*Given data*.
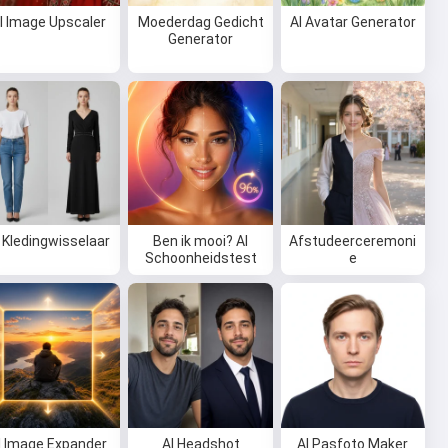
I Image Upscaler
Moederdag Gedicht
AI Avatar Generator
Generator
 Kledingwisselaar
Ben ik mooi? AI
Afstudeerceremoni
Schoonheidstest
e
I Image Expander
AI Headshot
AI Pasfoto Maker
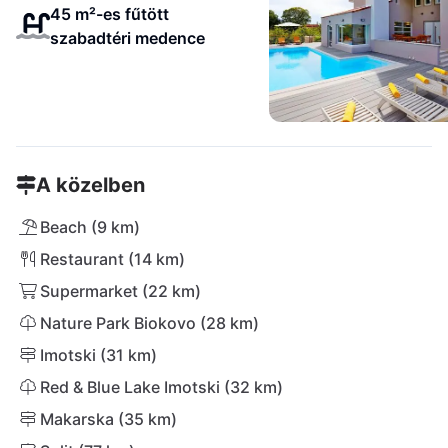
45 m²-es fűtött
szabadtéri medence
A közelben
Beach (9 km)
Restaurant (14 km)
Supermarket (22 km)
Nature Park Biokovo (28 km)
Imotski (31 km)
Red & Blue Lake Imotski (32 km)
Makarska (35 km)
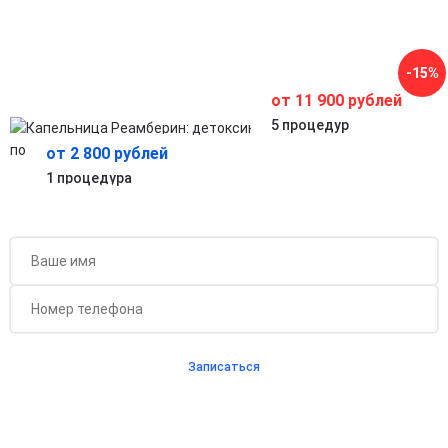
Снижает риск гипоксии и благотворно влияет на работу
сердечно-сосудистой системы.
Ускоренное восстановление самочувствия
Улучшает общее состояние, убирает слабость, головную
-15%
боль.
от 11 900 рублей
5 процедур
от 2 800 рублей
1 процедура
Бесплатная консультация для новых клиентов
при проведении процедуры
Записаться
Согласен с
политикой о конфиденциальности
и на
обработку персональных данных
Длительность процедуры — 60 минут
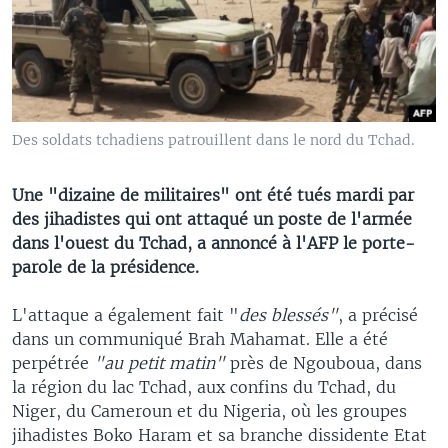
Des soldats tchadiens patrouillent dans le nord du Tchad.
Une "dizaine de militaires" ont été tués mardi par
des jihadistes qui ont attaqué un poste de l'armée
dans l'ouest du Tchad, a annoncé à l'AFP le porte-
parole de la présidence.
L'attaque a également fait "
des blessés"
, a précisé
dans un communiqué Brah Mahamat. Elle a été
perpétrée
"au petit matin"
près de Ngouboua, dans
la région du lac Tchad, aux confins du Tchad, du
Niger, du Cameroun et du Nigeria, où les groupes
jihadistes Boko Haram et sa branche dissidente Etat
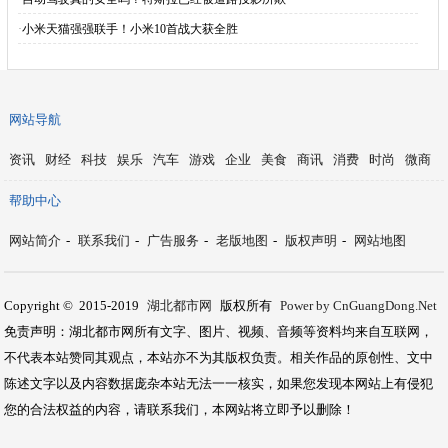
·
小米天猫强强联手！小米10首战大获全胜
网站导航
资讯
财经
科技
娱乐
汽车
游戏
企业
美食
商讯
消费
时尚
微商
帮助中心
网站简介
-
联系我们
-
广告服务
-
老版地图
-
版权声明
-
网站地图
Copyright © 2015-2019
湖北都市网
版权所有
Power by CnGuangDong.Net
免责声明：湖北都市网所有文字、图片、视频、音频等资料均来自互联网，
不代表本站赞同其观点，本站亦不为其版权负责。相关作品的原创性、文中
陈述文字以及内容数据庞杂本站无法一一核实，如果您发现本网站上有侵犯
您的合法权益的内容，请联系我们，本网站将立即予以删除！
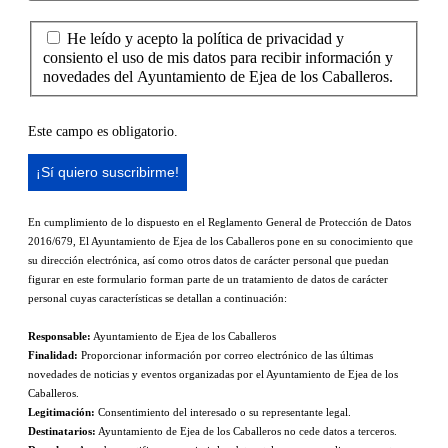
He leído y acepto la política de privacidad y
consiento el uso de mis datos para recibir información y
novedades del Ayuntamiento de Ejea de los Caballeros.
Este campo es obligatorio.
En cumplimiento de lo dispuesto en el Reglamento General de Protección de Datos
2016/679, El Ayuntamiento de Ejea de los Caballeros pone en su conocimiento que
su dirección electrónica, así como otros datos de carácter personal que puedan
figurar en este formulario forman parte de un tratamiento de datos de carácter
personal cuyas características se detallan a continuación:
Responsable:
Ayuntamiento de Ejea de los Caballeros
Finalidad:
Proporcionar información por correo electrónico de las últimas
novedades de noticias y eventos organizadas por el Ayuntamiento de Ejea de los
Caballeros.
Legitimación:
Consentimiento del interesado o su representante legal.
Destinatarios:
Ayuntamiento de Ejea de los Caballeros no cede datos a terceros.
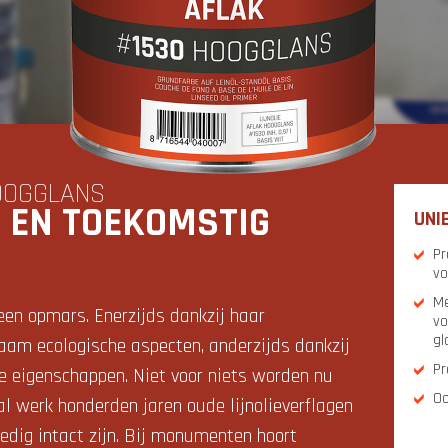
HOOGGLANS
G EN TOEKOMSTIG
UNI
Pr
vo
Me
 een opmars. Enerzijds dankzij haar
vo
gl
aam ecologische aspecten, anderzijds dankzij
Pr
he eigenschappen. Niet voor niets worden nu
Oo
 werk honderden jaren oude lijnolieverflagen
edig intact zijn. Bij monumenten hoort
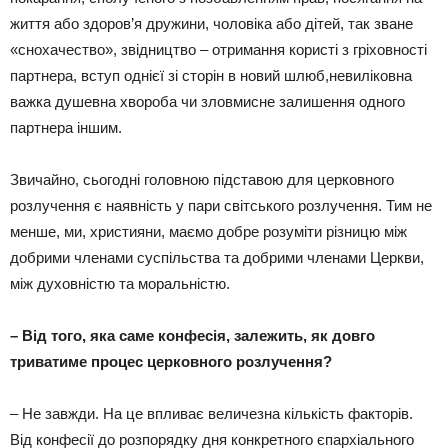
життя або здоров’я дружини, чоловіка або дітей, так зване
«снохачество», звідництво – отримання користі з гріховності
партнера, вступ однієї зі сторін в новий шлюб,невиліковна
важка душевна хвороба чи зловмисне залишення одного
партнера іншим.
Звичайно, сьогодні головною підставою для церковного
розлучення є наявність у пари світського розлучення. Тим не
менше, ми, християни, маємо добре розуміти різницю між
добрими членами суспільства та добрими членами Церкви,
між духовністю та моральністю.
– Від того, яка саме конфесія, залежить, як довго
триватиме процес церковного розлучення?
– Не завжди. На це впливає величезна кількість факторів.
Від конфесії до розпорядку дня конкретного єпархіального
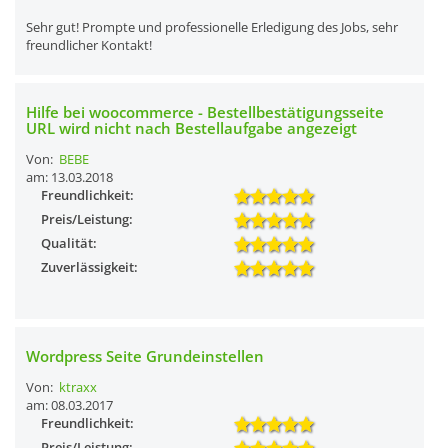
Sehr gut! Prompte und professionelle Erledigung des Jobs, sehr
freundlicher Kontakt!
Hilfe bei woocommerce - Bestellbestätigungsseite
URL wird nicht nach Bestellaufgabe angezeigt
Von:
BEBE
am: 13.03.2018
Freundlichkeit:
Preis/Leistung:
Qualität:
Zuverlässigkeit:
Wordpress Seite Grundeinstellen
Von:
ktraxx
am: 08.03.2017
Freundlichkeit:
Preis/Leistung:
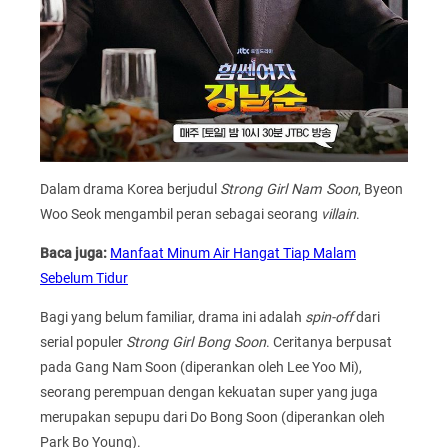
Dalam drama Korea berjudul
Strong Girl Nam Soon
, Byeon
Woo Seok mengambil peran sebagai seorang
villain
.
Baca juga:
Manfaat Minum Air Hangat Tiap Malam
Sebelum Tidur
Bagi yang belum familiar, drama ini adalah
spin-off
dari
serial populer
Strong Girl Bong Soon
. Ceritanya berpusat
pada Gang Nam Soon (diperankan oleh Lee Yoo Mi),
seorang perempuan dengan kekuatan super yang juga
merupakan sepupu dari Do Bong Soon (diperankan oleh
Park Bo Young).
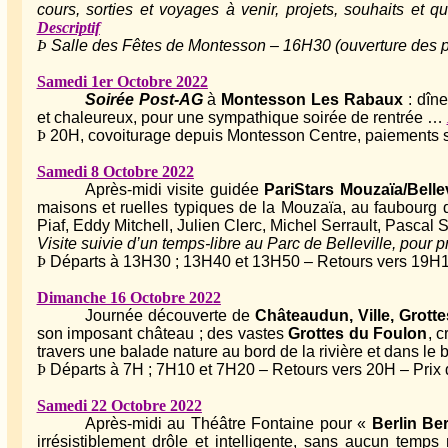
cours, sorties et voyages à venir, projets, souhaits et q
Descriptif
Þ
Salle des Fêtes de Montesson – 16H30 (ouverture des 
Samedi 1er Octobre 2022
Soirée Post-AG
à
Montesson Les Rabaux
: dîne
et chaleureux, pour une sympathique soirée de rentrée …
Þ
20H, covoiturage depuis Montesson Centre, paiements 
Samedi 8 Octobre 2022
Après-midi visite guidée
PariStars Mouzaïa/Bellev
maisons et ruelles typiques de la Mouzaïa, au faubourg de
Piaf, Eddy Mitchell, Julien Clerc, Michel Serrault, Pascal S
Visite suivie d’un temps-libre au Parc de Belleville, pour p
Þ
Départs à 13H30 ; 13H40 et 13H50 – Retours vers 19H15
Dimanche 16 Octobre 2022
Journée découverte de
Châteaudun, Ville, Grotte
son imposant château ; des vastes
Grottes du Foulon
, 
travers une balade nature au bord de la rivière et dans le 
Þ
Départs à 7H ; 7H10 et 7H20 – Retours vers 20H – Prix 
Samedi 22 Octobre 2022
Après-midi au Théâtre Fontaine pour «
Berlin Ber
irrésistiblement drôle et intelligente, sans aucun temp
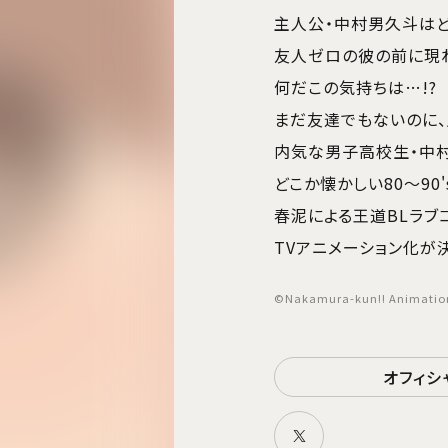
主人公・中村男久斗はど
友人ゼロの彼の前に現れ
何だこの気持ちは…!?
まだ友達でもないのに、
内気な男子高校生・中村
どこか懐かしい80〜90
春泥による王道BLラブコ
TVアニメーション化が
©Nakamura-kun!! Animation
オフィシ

*Task description*.
Reproduce the listing from its first line up to and including the line containing "Makarska (35 km)", substituting "Grocery store" for "Supermarket" and changing nothing else. Omit the pictures from the output.

*Response to this exercise*.
I Image Upscaler
Moederdag Gedicht
AI Avatar Generator
Generator
 Kledingwisselaar
Ben ik mooi? AI
Afstudeerceremoni
Schoonheidstest
e
I Image Expander
AI Headshot
AI Pasfoto Maker
45 m²-es fűtött
szabadtéri medence
A közelben
Beach (9 km)
Restaurant (14 km)
Grocery store (22 km)
Nature Park Biokovo (28 km)
Imotski (31 km)
Red & Blue Lake Imotski (32 km)
Makarska (35 km)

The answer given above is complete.